Avrupa liglerindeki büyük maçları anlatan aşağıdaki metni hiçbir değişiklik yapmadan baştan sona yeniden verin.

Metin alıntısı:
::::::::
Bu sezon Avrupa'da büyük maçların ilk haftalarda oynanması dikkat çekici. Hollanda'da iki ezeli rakip Ajax ile PSV daha ligin 3. haftasında karşılaştı ve PSV sahadan 4-3 galip ayrıldı. Yine Serie A'da Milano derbisi 2. haftada oynanacak. (Bu maçın yayın hakkını internetten mi alıp sizlere ulaştırsam ne yapsam) İngiltere'de de M.United'la Arsenal 4. haftada kozlarını paylaşacak. Maç yarın spormax'de yayınlanacak. Saat 19:15'deki maçı yorumlayacak kişi de bu maça özel olarak Fatih Terim. Hocadan Ferguson ve Wenger'in taktikleri ile ilgili derin yorumlar bekliyorum. Ayrıca her hafta Premier Lig'de yorumlarını dinlediğimiz İbrahim Altınsay'ın önünde de saygıyla eğildiğimi belirtmeliyim. Bir Avrupa ligi maçında özellikle Premier Lig'de Altınsay kadar iyi yorum yapacak kişi sayısı çok azdır Türkiye'de. Onu her dinlediğimde mutlaka birşey öğreniyorum.
::::::::
Satırlar:
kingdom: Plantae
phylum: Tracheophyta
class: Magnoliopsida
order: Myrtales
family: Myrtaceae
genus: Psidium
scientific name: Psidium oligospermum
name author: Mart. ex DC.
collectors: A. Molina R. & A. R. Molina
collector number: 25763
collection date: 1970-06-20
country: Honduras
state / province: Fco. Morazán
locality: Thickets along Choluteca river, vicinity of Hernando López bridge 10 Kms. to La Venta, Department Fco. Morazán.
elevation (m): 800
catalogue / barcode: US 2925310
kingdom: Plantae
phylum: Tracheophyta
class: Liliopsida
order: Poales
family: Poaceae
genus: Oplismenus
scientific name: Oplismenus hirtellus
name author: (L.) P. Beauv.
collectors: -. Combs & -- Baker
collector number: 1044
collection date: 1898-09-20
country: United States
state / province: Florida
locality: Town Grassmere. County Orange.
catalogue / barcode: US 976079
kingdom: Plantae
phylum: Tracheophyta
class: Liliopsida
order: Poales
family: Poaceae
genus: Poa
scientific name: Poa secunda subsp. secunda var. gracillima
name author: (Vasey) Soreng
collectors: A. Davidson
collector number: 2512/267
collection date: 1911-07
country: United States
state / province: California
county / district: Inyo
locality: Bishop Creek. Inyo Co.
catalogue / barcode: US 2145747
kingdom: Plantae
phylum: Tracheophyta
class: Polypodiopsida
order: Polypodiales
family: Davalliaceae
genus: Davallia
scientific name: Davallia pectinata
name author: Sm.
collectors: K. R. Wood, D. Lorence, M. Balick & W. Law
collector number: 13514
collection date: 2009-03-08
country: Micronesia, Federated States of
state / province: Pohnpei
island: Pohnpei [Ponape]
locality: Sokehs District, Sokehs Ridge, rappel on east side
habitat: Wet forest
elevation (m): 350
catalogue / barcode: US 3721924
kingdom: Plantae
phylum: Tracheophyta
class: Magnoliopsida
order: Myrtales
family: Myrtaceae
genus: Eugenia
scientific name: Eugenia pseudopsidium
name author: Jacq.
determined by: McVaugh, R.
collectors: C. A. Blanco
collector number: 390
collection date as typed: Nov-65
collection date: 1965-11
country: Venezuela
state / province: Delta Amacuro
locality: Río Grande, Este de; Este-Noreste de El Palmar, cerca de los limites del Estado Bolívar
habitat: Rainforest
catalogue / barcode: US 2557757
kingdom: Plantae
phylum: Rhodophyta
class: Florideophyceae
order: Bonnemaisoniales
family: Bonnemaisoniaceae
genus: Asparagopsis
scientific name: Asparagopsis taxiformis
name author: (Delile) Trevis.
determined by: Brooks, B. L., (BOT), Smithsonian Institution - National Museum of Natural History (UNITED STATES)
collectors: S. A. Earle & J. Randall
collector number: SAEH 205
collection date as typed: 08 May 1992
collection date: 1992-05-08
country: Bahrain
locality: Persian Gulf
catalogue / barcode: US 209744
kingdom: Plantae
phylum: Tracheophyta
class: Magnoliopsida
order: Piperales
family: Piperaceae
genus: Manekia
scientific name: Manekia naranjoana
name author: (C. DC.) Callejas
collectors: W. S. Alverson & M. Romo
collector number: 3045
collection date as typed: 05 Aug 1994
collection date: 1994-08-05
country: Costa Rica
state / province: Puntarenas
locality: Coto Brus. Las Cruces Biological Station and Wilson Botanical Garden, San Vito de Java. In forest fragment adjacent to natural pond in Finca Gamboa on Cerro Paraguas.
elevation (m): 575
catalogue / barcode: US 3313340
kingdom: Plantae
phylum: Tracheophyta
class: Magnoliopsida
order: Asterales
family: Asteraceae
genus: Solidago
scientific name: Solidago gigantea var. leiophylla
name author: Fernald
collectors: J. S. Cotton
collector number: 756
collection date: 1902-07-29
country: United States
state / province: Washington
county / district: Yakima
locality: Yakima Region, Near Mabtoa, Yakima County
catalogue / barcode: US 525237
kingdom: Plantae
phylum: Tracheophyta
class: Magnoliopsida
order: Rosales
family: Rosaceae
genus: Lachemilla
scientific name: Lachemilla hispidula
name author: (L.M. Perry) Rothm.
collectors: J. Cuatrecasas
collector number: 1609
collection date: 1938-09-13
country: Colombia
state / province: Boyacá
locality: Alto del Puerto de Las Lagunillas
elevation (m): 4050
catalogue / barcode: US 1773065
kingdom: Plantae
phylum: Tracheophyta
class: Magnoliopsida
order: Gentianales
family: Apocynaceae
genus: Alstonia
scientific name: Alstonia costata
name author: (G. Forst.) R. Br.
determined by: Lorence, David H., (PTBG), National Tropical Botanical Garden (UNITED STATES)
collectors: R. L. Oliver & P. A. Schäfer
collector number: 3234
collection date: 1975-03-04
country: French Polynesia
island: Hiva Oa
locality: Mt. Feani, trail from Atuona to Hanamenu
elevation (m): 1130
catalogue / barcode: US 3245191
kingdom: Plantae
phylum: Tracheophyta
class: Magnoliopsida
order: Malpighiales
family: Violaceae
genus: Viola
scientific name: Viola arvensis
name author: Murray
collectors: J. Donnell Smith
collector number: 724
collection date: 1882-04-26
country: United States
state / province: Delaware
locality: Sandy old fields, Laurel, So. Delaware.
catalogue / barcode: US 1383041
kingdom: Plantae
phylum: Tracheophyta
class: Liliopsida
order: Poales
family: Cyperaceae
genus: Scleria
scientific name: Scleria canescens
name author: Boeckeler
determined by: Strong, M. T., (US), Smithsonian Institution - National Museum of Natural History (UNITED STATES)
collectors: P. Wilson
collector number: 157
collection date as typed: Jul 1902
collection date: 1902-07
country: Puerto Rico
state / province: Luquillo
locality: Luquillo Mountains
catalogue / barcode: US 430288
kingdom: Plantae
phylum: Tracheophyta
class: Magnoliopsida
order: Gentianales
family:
::::::::
Görev çıktısı:
Bu sezon Avrupa'da büyük maçların ilk haftalarda oynanması dikkat çekici. Hollanda'da iki ezeli rakip Ajax ile PSV daha ligin 3. haftasında karşılaştı ve PSV sahadan 4-3 galip ayrıldı. Yine Serie A'da Milano derbisi 2. haftada oynanacak. (Bu maçın yayın hakkını internetten mi alıp sizlere ulaştırsam ne yapsam) İngiltere'de de M.United'la Arsenal 4. haftada kozlarını paylaşacak. Maç yarın spormax'de yayınlanacak. Saat 19:15'deki maçı yorumlayacak kişi de bu maça özel olarak Fatih Terim. Hocadan Ferguson ve Wenger'in taktikleri ile ilgili derin yorumlar bekliyorum. Ayrıca her hafta Premier Lig'de yorumlarını dinlediğimiz İbrahim Altınsay'ın önünde de saygıyla eğildiğimi belirtmeliyim. Bir Avrupa ligi maçında özellikle Premier Lig'de Altınsay kadar iyi yorum yapacak kişi sayısı çok azdır Türkiye'de. Onu her dinlediğimde mutlaka birşey öğreniyorum.